- [Data to use]
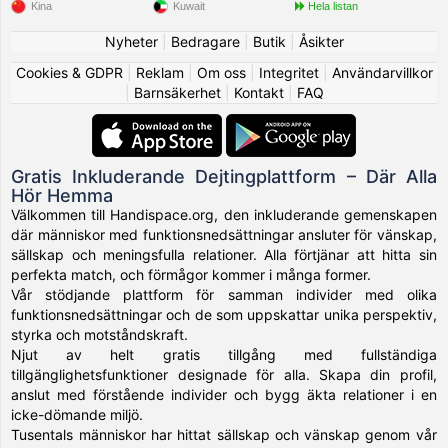
Kina
Kuwait
Hela listan
Nyheter
|
Bedragare
|
Butik
|
Åsikter
Cookies & GDPR
|
Reklam
|
Om oss
|
Integritet
|
Användarvillkor
|
Barnsäkerhet
|
Kontakt
|
FAQ
Gratis Inkluderande Dejtingplattform – Där Alla
Hör Hemma
Välkommen till Handispace.org, den inkluderande gemenskapen
där människor med funktionsnedsättningar ansluter för vänskap,
sällskap och meningsfulla relationer. Alla förtjänar att hitta sin
perfekta match, och förmågor kommer i många former.
Vår stödjande plattform för samman individer med olika
funktionsnedsättningar och de som uppskattar unika perspektiv,
styrka och motståndskraft.
Njut av helt gratis tillgång med fullständiga
tillgänglighetsfunktioner designade för alla. Skapa din profil,
anslut med förstående individer och bygg äkta relationer i en
icke-dömande miljö.
Tusentals människor har hittat sällskap och vänskap genom vår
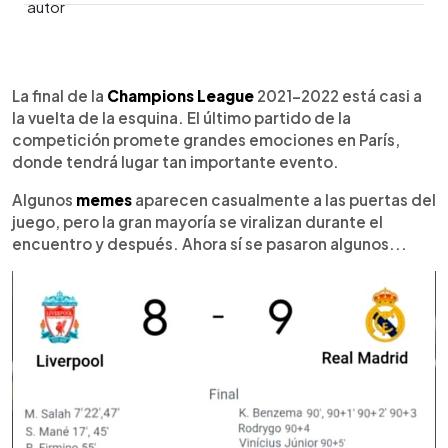
0:00
►
Escuchar artículo
La final de la
Champions League
2021-2022 está casi a
la vuelta de la esquina. El último partido de la
competición promete grandes emociones en París,
donde tendrá lugar tan importante evento.
Algunos
memes
aparecen casualmente a las puertas del
juego, pero la gran mayoría se viralizan durante el
encuentro y después. Ahora sí se pasaron algunos...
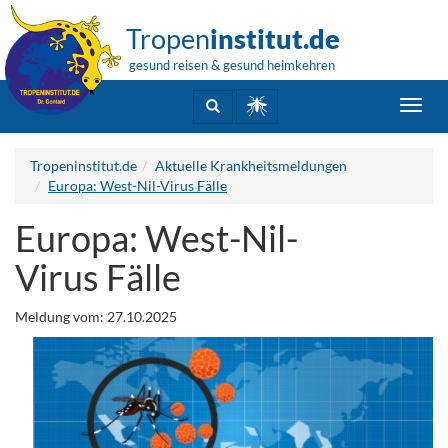
Tropen
institut.de
gesund reisen & gesund heimkehren
Toggl
navig
Tropeninstitut.de
Aktuelle Krankheitsmeldungen
Europa: West-Nil-Virus Fälle
Europa: West-Nil-
Virus Fälle
Meldung vom: 27.10.2025
.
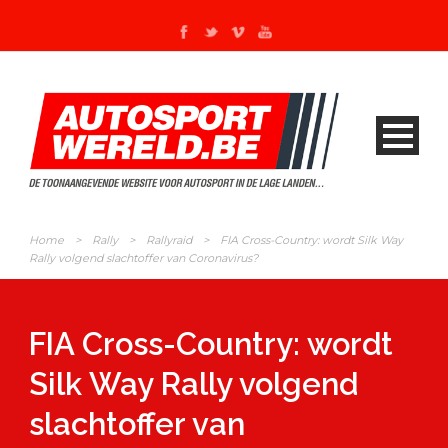
Home
>
Rally
>
Rallyraid
>
FIA Cross-Country: wordt Silk Way
Rally volgend slachtoffer van Coronavirus?
FIA Cross-Country: wordt
Silk Way Rally volgend
slachtoffer van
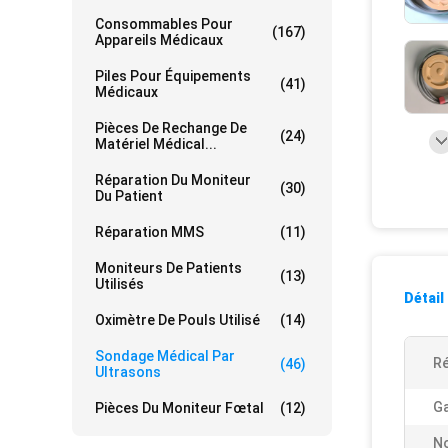
Consommables Pour
(167)
Appareils Médicaux
Piles Pour Équipements
(41)
Médicaux
Pièces De Rechange De
(24)
Matériel Médical...
Réparation Du Moniteur
(30)
Du Patient
Réparation MMS
(11)
Moniteurs De Patients
(13)
Utilisés
Détail
Oximètre De Pouls Utilisé
(14)
Sondage Médical Par
Ré
(46)
Ultrasons
Ga
Pièces Du Moniteur Fœtal
(12)
N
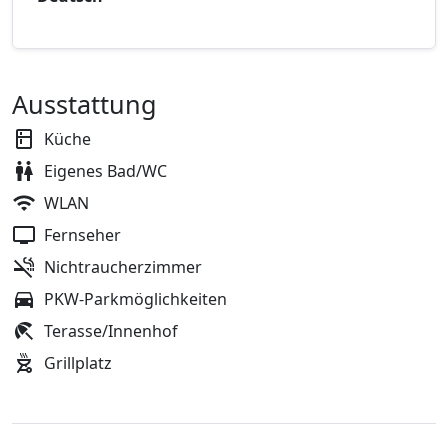
Ausstattung
Küche
Eigenes Bad/WC
WLAN
Fernseher
Nichtraucherzimmer
PKW-Parkmöglichkeiten
Terasse/Innenhof
Grillplatz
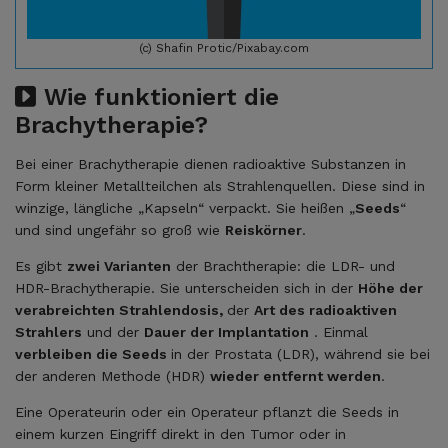
(c) Shafin Protic/Pixabay.com
Wie funktioniert die
Brachytherapie?
Bei einer Brachytherapie dienen radioaktive Substanzen in
Form kleiner Metallteilchen als Strahlenquellen. Diese sind in
winzige, längliche „Kapseln“ verpackt. Sie heißen „
Seeds
“
und sind ungefähr so groß wie
Reiskörner
.
Es gibt
zwei Varianten
der Brachtherapie: die LDR- und
HDR-Brachytherapie. Sie unterscheiden sich in der
Höhe der
verabreichten Strahlendosis,
der
Art des radioaktiven
Strahlers
und der
Dauer der Implantation
. Einmal
verbleiben die Seeds
in der Prostata (LDR), während sie bei
der anderen Methode (HDR)
wieder entfernt werden
.
Eine Operateurin oder ein Operateur pflanzt die Seeds in
einem kurzen Eingriff direkt in den Tumor oder in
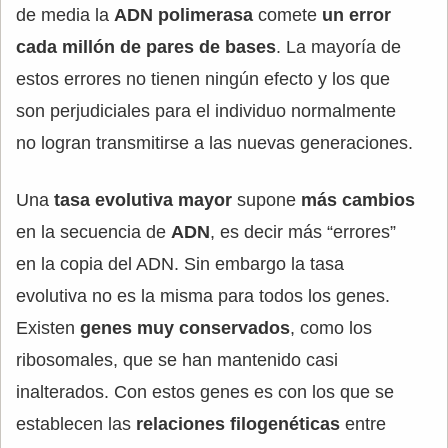
de media la
ADN polimerasa
comete
un error
cada millón de pares de bases
. La mayoría de
estos errores no tienen ningún efecto y los que
son perjudiciales para el individuo normalmente
no logran transmitirse a las nuevas generaciones.
Una
tasa evolutiva mayor
supone
más cambios
en la secuencia de
ADN
, es decir más “errores”
en la copia del ADN. Sin embargo la tasa
evolutiva no es la misma para todos los genes.
Existen
genes muy conservados
, como los
ribosomales, que se han mantenido casi
inalterados. Con estos genes es con los que se
establecen las
relaciones filogenéticas
entre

- [Work instructions] Restate the listing above word for word and skip each picture.

- [Completed task]
Kina
Kuwait
Hela listan
Nyheter
|
Bedragare
|
Butik
|
Åsikter
Cookies & GDPR
|
Reklam
|
Om oss
|
Integritet
|
Användarvillkor
|
Barnsäkerhet
|
Kontakt
|
FAQ
Gratis Inkluderande Dejtingplattform – Där Alla
Hör Hemma
Välkommen till Handispace.org, den inkluderande gemenskapen
där människor med funktionsnedsättningar ansluter för vänskap,
sällskap och meningsfulla relationer. Alla förtjänar att hitta sin
perfekta match, och förmågor kommer i många former.
Vår stödjande plattform för samman individer med olika
funktionsnedsättningar och de som uppskattar unika perspektiv,
styrka och motståndskraft.
Njut av helt gratis tillgång med fullständiga
tillgänglighetsfunktioner designade för alla. Skapa din profil,
anslut med förstående individer och bygg äkta relationer i en
icke-dömande miljö.
Tusentals människor har hittat sällskap och vänskap genom vår
0:00
►
Escuchar artículo
La final de la
Champions League
2021-2022 está casi a
la vuelta de la esquina. El último partido de la
competición promete grandes emociones en París,
donde tendrá lugar tan importante evento.
Algunos
memes
aparecen casualmente a las puertas del
juego, pero la gran mayoría se viralizan durante el
encuentro y después. Ahora sí se pasaron algunos...
Tropen
institut.de
gesund reisen & gesund heimkehren
Toggl
navig
Tropeninstitut.de
Aktuelle Krankheitsmeldungen
Europa: West-Nil-Virus Fälle
Europa: West-Nil-
Virus Fälle
Meldung vom: 27.10.2025
.
Home
>
Rally
>
Rallyraid
>
FIA Cross-Country: wordt Silk Way
Rally volgend slachtoffer van Coronavirus?
FIA Cross-Country: wordt
Silk Way Rally volgend
slachtoffer van
Consommables Pour
(167)
Appareils Médicaux
Piles Pour Équipements
(41)
Médicaux
Pièces De Rechange De
(24)
Matériel Médical...
Réparation Du Moniteur
(30)
Du Patient
Réparation MMS
(11)
Moniteurs De Patients
(13)
Utilisés
Détail
Oximètre De Pouls Utilisé
(14)
Sondage Médical Par
Ré
(46)
Ultrasons
Ga
Pièces Du Moniteur Fœtal
(12)
N
Ausstattung
Küche
Eigenes Bad/WC
WLAN
Fernseher
Nichtraucherzimmer
PKW-Parkmöglichkeiten
Terasse/Innenhof
Grillplatz
(c) Shafin Protic/Pixabay.com
Wie funktioniert die
Brachytherapie?
Bei einer Brachytherapie dienen radioaktive Substanzen in
Form kleiner Metallteilchen als Strahlenquellen. Diese sind in
winzige, längliche „Kapseln“ verpackt. Sie heißen „
Seeds
“
und sind ungefähr so groß wie
Reiskörner
.
Es gibt
zwei Varianten
der Brachtherapie: die LDR- und
HDR-Brachytherapie. Sie unterscheiden sich in der
Höhe der
verabreichten Strahlendosis,
der
Art des radioaktiven
Strahlers
und der
Dauer der Implantation
. Einmal
verbleiben die Seeds
in der Prostata (LDR), während sie bei
der anderen Methode (HDR)
wieder entfernt werden
.
Eine Operateurin oder ein Operateur pflanzt die Seeds in
einem kurzen Eingriff direkt in den Tumor oder in
de media la
ADN polimerasa
comete
un error
cada millón de pares de bases
. La mayoría de
estos errores no tienen ningún efecto y los que
son perjudiciales para el individuo normalmente
no logran transmitirse a las nuevas generaciones.
Una
tasa evolutiva mayor
supone
más cambios
en la secuencia de
ADN
, es decir más “errores”
en la copia del ADN. Sin embargo la tasa
evolutiva no es la misma para todos los genes.
Existen
genes muy conservados
, como los
ribosomales, que se han mantenido casi
inalterados. Con estos genes es con los que se
establecen las
relaciones filogenéticas
entre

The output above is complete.